In the first study of its kind, researchers from Sanford Burnham Prebys have uncovered molecular changes within the aging brains of individuals with Down syndrome that could help explain their cognitive challenges, including the uniform development of Alzheimer’s disease in these individuals later in life. The findings, published in the Proceedings of the National Academy of Science, could help pave the way for new therapies to aid people with Down syndrome and Alzheimer’s disease.
“A stunningly high level of molecular and cellular diversity was found affecting single brain cells, which provides new avenues for understanding both Down syndrome and Alzheimer’s disease,” says senior author Jerold Chun, M.D., Ph.D., professor and senior vice president of Neuroscience Drug Discovery at Sanford Burnham Prebys.
An old question requires new techniques
Down syndrome, also known as trisomy 21, occurs when the body has an extra copy of human chromosome 21, resulting in three copies instead of the usual two. Occurring in about one in 700 births, it is the most common chromosomal disorder. In addition to their lifelong cognitive challenges, all people with Down syndrome are exceptionally vulnerable to neurodegeneration later in life.
“By the time they’re in their 40s, every single person with Down syndrome will experience some Alzheimer’s pathology,” Chun says. “We asked what happens in the brain before Alzheimer’s disease takes hold.”
While some of the genes and biochemical pathways involved in the development of Alzheimer’s in people with Down syndrome have been identified, the bigger picture—the cellular and molecular changes that are responsible for triggering these pathways—remains a mystery.
To investigate this question, Chun and his team analyzed 29 post-mortem Down syndrome brains using a method called single-nucleus transcriptomics, which looks at the RNA molecules within single cells. Because RNA encodes for proteins, knowing the RNA sequence reveals which proteins are likely being produced. And while this technique is being used widely in many fields, it has never been used in the Down syndrome brain. In addition, the paper represents the first published use of long-read sequencing in the human brain, a more accurate and less error-prone gene sequencing method.
“Our study revealed unappreciated changes in brain cell types involving hundreds of thousands of never-before-seen RNAs that can’t be seen using standard techniques,” says Chun. “These can now be considered toward understanding the brain.”
The Down syndrome brain is a rich molecular landscape
The team found several unique aspects of the Down syndrome brain that could help pinpoint the origin of Down syndrome cognitive challenges and Alzheimer’s.

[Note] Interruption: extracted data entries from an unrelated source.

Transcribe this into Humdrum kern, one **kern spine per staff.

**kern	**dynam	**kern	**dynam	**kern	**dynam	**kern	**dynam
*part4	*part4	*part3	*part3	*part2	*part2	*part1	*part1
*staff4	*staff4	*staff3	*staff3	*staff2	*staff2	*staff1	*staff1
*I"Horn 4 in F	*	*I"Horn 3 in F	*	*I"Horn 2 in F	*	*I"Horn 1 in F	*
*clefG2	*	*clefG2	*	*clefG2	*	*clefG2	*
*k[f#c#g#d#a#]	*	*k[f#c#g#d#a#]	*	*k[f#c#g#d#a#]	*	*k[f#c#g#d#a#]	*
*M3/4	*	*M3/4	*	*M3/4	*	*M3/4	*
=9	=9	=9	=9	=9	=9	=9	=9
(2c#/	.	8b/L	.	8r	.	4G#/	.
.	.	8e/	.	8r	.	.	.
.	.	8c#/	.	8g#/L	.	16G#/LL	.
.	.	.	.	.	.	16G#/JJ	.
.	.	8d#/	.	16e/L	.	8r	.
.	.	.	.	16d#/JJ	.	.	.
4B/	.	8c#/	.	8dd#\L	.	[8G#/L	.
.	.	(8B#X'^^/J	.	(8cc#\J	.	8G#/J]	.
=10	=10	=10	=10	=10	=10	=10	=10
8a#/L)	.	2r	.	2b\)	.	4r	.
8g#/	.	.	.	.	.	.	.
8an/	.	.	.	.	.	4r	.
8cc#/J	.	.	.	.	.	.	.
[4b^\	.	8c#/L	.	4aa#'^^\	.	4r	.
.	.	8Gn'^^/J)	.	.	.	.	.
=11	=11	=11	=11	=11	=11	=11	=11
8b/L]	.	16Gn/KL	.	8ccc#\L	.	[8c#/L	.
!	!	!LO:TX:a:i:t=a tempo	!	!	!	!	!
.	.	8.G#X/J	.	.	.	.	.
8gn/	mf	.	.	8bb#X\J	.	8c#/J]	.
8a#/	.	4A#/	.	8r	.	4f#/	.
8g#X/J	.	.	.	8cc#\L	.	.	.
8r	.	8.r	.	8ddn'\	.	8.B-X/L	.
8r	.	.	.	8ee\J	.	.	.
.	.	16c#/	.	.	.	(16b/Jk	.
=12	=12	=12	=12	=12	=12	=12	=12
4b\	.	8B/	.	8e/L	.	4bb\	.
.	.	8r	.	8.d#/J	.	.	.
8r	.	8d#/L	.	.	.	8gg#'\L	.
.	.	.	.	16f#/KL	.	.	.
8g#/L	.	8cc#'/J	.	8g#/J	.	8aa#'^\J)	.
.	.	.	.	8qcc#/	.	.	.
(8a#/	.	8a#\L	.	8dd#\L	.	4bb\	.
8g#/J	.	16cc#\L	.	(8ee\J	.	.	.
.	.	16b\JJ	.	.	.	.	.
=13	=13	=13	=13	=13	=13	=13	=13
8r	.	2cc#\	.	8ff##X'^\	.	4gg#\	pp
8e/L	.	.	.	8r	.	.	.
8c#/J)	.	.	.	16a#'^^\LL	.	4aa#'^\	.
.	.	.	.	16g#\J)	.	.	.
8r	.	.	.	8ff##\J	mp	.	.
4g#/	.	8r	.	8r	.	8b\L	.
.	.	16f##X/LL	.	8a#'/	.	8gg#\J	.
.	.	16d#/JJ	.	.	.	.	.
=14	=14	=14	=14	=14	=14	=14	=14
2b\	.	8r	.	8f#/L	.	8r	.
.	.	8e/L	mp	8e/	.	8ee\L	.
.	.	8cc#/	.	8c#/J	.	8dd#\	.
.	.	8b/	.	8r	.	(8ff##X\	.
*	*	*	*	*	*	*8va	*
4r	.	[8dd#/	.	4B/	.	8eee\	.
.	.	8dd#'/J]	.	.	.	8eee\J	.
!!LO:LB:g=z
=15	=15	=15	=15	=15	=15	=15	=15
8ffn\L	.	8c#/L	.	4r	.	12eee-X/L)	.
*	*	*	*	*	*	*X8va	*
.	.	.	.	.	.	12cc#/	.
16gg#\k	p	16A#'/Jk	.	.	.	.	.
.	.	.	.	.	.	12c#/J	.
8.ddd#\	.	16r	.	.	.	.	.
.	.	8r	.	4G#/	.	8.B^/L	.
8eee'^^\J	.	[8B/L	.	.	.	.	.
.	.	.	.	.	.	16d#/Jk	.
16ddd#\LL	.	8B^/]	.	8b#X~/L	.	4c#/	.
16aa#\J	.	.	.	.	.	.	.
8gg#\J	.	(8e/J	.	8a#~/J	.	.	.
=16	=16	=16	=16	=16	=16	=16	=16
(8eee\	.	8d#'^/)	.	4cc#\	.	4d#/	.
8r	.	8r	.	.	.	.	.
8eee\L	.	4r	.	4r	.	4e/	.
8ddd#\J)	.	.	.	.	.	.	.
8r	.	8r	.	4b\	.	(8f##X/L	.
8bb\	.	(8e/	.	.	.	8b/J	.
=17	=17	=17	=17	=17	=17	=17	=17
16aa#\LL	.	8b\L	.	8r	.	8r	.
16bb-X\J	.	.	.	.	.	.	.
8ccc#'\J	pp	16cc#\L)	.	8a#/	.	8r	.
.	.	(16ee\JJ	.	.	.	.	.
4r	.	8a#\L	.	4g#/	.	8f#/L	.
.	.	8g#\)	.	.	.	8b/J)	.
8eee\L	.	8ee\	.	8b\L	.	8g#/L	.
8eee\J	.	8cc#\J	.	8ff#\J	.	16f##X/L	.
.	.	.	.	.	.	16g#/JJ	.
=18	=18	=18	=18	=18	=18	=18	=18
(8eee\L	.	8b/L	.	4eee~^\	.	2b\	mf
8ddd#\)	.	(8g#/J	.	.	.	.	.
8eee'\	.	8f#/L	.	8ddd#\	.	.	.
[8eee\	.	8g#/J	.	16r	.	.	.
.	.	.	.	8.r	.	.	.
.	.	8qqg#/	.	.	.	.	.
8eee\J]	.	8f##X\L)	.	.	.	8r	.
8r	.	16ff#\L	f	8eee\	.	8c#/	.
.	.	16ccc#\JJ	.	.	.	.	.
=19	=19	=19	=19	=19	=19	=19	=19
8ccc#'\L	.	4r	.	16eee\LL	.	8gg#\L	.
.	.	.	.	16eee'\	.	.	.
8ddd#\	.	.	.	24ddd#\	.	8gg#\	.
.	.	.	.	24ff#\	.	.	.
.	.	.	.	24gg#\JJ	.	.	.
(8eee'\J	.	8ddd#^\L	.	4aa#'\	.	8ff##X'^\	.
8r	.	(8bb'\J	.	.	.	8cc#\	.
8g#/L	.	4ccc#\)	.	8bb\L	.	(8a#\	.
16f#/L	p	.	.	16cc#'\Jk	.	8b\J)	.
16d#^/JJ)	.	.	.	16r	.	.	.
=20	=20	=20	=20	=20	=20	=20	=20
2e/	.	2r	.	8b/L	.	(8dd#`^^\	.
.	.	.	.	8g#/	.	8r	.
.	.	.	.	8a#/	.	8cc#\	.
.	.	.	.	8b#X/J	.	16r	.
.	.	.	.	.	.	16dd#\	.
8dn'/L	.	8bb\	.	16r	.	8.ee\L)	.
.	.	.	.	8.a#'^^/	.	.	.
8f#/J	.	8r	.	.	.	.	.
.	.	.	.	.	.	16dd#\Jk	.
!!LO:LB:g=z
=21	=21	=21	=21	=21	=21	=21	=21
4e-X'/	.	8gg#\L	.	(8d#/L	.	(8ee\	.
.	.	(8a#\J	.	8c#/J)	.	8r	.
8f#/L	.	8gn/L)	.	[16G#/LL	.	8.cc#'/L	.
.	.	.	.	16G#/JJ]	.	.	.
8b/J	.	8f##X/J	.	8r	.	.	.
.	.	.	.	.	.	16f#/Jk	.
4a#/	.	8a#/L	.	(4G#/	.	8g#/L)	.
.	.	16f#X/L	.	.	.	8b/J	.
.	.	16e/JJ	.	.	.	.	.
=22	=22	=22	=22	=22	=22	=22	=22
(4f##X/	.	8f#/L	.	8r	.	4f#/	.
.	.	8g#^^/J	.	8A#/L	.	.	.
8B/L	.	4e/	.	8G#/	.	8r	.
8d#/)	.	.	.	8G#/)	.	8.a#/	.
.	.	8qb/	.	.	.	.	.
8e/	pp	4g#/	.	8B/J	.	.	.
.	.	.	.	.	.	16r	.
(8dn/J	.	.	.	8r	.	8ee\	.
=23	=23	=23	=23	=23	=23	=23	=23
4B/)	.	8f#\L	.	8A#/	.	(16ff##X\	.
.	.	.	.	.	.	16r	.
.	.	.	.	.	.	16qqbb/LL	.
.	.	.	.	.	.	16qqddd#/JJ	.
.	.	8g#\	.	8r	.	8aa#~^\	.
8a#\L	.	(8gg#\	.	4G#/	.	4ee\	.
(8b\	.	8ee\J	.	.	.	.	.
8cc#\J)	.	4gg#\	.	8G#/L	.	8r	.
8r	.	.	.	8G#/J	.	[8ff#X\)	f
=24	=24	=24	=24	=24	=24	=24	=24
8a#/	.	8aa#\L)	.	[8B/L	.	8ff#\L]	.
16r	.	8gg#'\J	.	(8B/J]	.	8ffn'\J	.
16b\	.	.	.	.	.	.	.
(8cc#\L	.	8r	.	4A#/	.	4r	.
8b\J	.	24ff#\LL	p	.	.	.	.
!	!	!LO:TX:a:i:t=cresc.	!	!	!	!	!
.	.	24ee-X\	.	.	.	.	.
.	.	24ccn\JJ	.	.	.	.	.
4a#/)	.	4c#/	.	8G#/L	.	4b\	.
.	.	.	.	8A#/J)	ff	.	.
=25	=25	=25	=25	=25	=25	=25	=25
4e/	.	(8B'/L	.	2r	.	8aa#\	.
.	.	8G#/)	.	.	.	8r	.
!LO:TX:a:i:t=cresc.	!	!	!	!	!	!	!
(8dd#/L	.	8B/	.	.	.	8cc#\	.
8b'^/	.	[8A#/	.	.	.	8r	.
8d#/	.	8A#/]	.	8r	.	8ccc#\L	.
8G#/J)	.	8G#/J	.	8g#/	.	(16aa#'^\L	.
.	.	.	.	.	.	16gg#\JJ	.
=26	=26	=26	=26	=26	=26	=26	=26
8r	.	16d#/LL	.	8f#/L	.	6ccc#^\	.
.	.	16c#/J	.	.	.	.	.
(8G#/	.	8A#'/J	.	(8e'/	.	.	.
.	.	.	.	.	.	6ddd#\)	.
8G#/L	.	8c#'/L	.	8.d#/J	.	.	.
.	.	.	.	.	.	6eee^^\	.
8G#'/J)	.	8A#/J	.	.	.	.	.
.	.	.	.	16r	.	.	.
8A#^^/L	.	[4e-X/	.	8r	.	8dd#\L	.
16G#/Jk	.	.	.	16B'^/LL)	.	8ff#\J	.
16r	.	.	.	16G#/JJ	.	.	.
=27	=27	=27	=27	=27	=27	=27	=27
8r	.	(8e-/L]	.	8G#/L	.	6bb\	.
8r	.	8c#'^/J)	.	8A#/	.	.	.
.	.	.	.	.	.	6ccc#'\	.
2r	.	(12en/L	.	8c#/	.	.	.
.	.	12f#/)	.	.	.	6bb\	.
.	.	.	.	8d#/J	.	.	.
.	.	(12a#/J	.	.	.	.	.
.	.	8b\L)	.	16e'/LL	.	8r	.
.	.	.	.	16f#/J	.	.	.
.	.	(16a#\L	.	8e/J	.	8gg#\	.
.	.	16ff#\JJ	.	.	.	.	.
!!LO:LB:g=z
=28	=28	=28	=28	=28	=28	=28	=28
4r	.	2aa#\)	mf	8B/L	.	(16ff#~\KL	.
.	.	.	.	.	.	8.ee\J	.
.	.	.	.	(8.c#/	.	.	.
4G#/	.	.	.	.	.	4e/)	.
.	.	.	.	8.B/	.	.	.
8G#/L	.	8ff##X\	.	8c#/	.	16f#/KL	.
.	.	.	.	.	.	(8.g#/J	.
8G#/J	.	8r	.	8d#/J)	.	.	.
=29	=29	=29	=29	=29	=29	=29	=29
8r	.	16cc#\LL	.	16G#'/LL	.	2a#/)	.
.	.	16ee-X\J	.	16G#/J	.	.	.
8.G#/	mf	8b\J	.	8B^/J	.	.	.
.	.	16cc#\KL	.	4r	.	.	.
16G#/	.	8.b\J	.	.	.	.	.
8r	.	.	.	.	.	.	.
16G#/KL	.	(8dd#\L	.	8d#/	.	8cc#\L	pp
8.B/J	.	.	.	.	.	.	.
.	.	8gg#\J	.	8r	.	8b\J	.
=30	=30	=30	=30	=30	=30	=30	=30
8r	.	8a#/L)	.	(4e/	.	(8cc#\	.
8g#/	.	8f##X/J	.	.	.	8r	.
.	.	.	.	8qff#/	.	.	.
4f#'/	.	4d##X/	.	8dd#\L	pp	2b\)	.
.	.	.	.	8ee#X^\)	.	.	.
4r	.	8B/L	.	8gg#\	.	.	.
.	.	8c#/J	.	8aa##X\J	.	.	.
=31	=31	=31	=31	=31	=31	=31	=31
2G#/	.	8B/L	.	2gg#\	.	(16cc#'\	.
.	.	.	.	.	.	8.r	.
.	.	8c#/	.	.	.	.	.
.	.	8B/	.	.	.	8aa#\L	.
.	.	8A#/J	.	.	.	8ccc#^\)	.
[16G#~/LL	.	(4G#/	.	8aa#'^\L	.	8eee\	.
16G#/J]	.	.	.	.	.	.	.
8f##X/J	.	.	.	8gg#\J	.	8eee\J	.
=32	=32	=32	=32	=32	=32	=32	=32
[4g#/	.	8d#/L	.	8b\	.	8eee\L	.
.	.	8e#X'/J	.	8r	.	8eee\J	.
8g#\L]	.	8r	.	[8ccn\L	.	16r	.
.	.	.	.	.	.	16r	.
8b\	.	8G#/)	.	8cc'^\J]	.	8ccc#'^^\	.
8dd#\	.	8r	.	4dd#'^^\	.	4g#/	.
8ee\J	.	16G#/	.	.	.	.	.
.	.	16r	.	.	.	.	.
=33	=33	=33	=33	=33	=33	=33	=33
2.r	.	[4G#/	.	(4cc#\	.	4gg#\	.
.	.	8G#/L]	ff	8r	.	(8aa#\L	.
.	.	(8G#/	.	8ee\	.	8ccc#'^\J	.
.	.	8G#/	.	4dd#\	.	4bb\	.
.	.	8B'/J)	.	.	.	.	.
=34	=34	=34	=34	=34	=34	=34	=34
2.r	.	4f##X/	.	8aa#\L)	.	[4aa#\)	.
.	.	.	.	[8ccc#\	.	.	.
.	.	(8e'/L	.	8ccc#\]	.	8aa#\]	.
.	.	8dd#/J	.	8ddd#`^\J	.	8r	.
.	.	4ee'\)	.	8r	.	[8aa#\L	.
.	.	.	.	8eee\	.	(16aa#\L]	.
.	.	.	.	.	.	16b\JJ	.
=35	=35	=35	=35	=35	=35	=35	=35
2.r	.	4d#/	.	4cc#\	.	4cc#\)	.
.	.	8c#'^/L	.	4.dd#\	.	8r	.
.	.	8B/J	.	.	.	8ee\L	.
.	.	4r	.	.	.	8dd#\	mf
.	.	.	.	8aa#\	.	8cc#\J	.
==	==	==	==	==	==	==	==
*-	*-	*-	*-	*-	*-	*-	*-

First, they found that in Down syndrome, there are more inhibitory than excitatory neurons in the brain overall, meaning that there are more neurons that block the brain’s electrical signals than those that trigger them. They also found early and sustained increases in activated microglia, a type of brain cell that is an emerging target for treating common forms of Alzheimer’s disease.
“We could see these microglial features in young brains, well before Alzheimer’s occurs,” says Chun. “This finding identifies microglia as a prominent and early player in the Down syndrome brain.”
The team also found special signatures in thousands of RNAs called intra-exonic junctions, where protein-coding sections of genetic material join together to form new molecules. These junctions had only been previously seen in one gene, called APP, alterations of which are thought to cause Alzheimer’s.
The presence of these junctions is consistent with a phenomenon in the brain called somatic gene recombination: when DNA becomes shuffled around into new gene combinations. Somatic gene recombination has previously been proposed by the researchers to operate in Alzheimer’s disease, and these new findings bolster this hypothesis.
“It will take more studies to confirm whether these novel RNAs reflect somatic gene recombination or come from some other source,” Chun says. “But given what we’ve found before in Alzheimer’s brains, this new Down syndrome evidence points in that direction, and we are excited to investigate it further.”
The best may be yet to come
Although the work is far from over, the research is an unprecedented step forward in looking at the neurobiology of Down syndrome across the lifespan, creating new avenues of research.
“It’s wonderful that people with Down syndrome are living longer now than at any point in history, and we hope our research ultimately contributes to their improved quality of life at all ages,” says Chun. “We are grateful to the brain donors, as well as their families, for helping our team and other researchers continue to shape our understanding of both Down syndrome and Alzheimer’s disease.”